# RECORDED INFORMATION
───

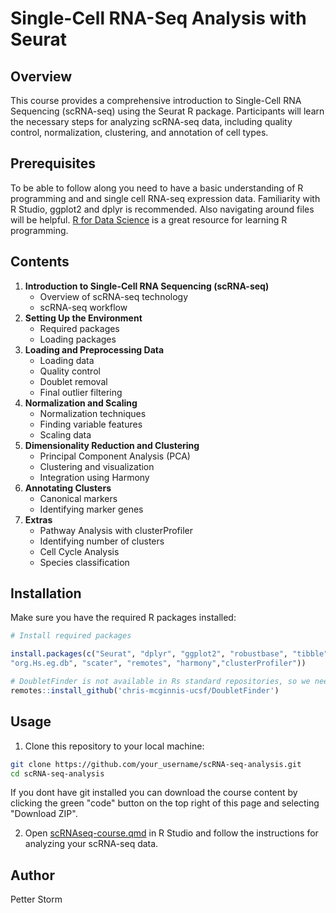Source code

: # Single-Cell RNA-Seq Analysis with Seurat

## Overview

This course provides a comprehensive introduction to Single-Cell RNA Sequencing (scRNA-seq) using the Seurat R package. Participants will learn the necessary steps for analyzing scRNA-seq data, including quality control, normalization, clustering, and annotation of cell types.

## Prerequisites

To be able to follow along you need to have a basic understanding of R programming and and single cell RNA-seq expression data. Familiarity with R Studio, ggplot2 and dplyr is recommended. Also navigating around files will be helpful. [R for Data Science](https://r4ds.hadley.nz/) is a great resource for learning R programming.

## Contents

1.  **Introduction to Single-Cell RNA Sequencing (scRNA-seq)**
    -   Overview of scRNA-seq technology
    -   scRNA-seq workflow
2.  **Setting Up the Environment**
    -   Required packages
    -   Loading packages
3.  **Loading and Preprocessing Data**
    -   Loading data
    -   Quality control
    -   Doublet removal
    -   Final outlier filtering
4.  **Normalization and Scaling**
    -   Normalization techniques
    -   Finding variable features
    -   Scaling data
5.  **Dimensionality Reduction and Clustering**
    -   Principal Component Analysis (PCA)
    -   Clustering and visualization
    -   Integration using Harmony
6.  **Annotating Clusters**
    -   Canonical markers
    -   Identifying marker genes
7. **Extras**
    -   Pathway Analysis with clusterProfiler
    -   Identifying number of clusters
    -   Cell Cycle Analysis
    -   Species classification


## Installation

Make sure you have the required R packages installed:

``` r
# Install required packages

install.packages(c("Seurat", "dplyr", "ggplot2", "robustbase", "tibble","viridis","SingleR","scRNAseq","patchwork",
"org.Hs.eg.db", "scater", "remotes", "harmony","clusterProfiler"))

# DoubletFinder is not available in Rs standard repositories, so we need to install it from GitHub
remotes::install_github('chris-mcginnis-ucsf/DoubletFinder')

```

## Usage

1.  Clone this repository to your local machine:

``` bash
git clone https://github.com/your_username/scRNA-seq-analysis.git
cd scRNA-seq-analysis
```

If you dont have git installed you can download the course content by clicking the green "code" button on the top right of this page and selecting "Download ZIP". 

2.  Open [scRNAseq-course.qmd](https://github.com/pettestor/scRNA-seq-1day-course/blob/main/scRNAseq-course.qmd) in R Studio and follow the instructions for analyzing your scRNA-seq data.


## Author

Petter Storm
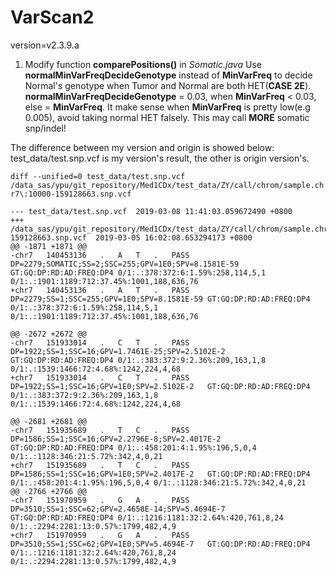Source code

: # VarScan2
version=v2.3.9.a

1. Modify function **comparePositions()** in *Somatic.java*
Use **normalMinVarFreqDecideGenotype** instead of **MinVarFreq** to decide Normal's genotype when Tumor and Normal are both HET(**CASE 2E**).
**normalMinVarFreqDecideGenotype** = 0.03, when **MinVarFreq** < 0.03, else = **MinVarFreq**.
It make sense when **MinVarFreq** is pretty low(e.g 0.005), avoid taking normal HET falsely.
This may call **MORE** somatic snp/indel!


The difference between my version and origin is showed below:
test_data/test.snp.vcf is my version's result, the other is origin version's.

`diff --unified=0 test_data/test.snp.vcf /data_sas/ypu/git_repository/Med1CDx/test_data/ZY/call/chrom/sample.chr7\:10000-159128663.snp.vcf`

    --- test_data/test.snp.vcf	2019-03-08 11:41:03.059672490 +0800
    +++ /data_sas/ypu/git_repository/Med1CDx/test_data/ZY/call/chrom/sample.chr7:10000-159128663.snp.vcf  2019-03-05 16:02:08.653294173 +0800
    @@ -1871 +1871 @@
    -chr7	140453136	.	A	T	.	PASS	DP=2279;SOMATIC;SS=2;SSC=255;GPV=1E0;SPV=8.1581E-59	GT:GQ:DP:RD:AD:FREQ:DP4	0/1:.:378:372:6:1.59%:258,114,5,1	0/1:.:1901:1189:712:37.45%:1001,188,636,76
    +chr7	140453136	.	A	T	.	PASS	DP=2279;SS=1;SSC=255;GPV=1E0;SPV=8.1581E-59	GT:GQ:DP:RD:AD:FREQ:DP4	0/1:.:378:372:6:1.59%:258,114,5,1	0/1:.:1901:1189:712:37.45%:1001,188,636,76
    
    @@ -2672 +2672 @@
    -chr7	151933014	.	C	T	.	PASS	DP=1922;SS=1;SSC=16;GPV=1.7461E-25;SPV=2.5102E-2	GT:GQ:DP:RD:AD:FREQ:DP4	0/1:.:383:372:9:2.36%:209,163,1,8	0/1:.:1539:1466:72:4.68%:1242,224,4,68
    +chr7	151933014	.	C	T	.	PASS	DP=1922;SS=1;SSC=16;GPV=1E0;SPV=2.5102E-2	GT:GQ:DP:RD:AD:FREQ:DP4	0/1:.:383:372:9:2.36%:209,163,1,8	0/1:.:1539:1466:72:4.68%:1242,224,4,68
    
    @@ -2681 +2681 @@
    -chr7	151935689	.	T	C	.	PASS	DP=1586;SS=1;SSC=16;GPV=2.2796E-8;SPV=2.4017E-2	GT:GQ:DP:RD:AD:FREQ:DP4	0/1:.:458:201:4:1.95%:196,5,0,4	0/1:.:1128:346:21:5.72%:342,4,0,21
    +chr7	151935689	.	T	C	.	PASS	DP=1586;SS=1;SSC=16;GPV=1E0;SPV=2.4017E-2	GT:GQ:DP:RD:AD:FREQ:DP4	0/1:.:458:201:4:1.95%:196,5,0,4	0/1:.:1128:346:21:5.72%:342,4,0,21
    @@ -2766 +2766 @@
    -chr7	151970959	.	G	A	.	PASS	DP=3510;SS=1;SSC=62;GPV=2.4658E-14;SPV=5.4694E-7	GT:GQ:DP:RD:AD:FREQ:DP4	0/1:.:1216:1181:32:2.64%:420,761,8,24	0/1:.:2294:2281:13:0.57%:1799,482,4,9
    +chr7	151970959	.	G	A	.	PASS	DP=3510;SS=1;SSC=62;GPV=1E0;SPV=5.4694E-7	GT:GQ:DP:RD:AD:FREQ:DP4	0/1:.:1216:1181:32:2.64%:420,761,8,24	0/1:.:2294:2281:13:0.57%:1799,482,4,9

───

# BRIEF
List each line of the records that holds the string "version".

# FINISHED TASK
version=v2.3.9.a
The difference between my version and origin is showed below:
test_data/test.snp.vcf is my version's result, the other is origin version's.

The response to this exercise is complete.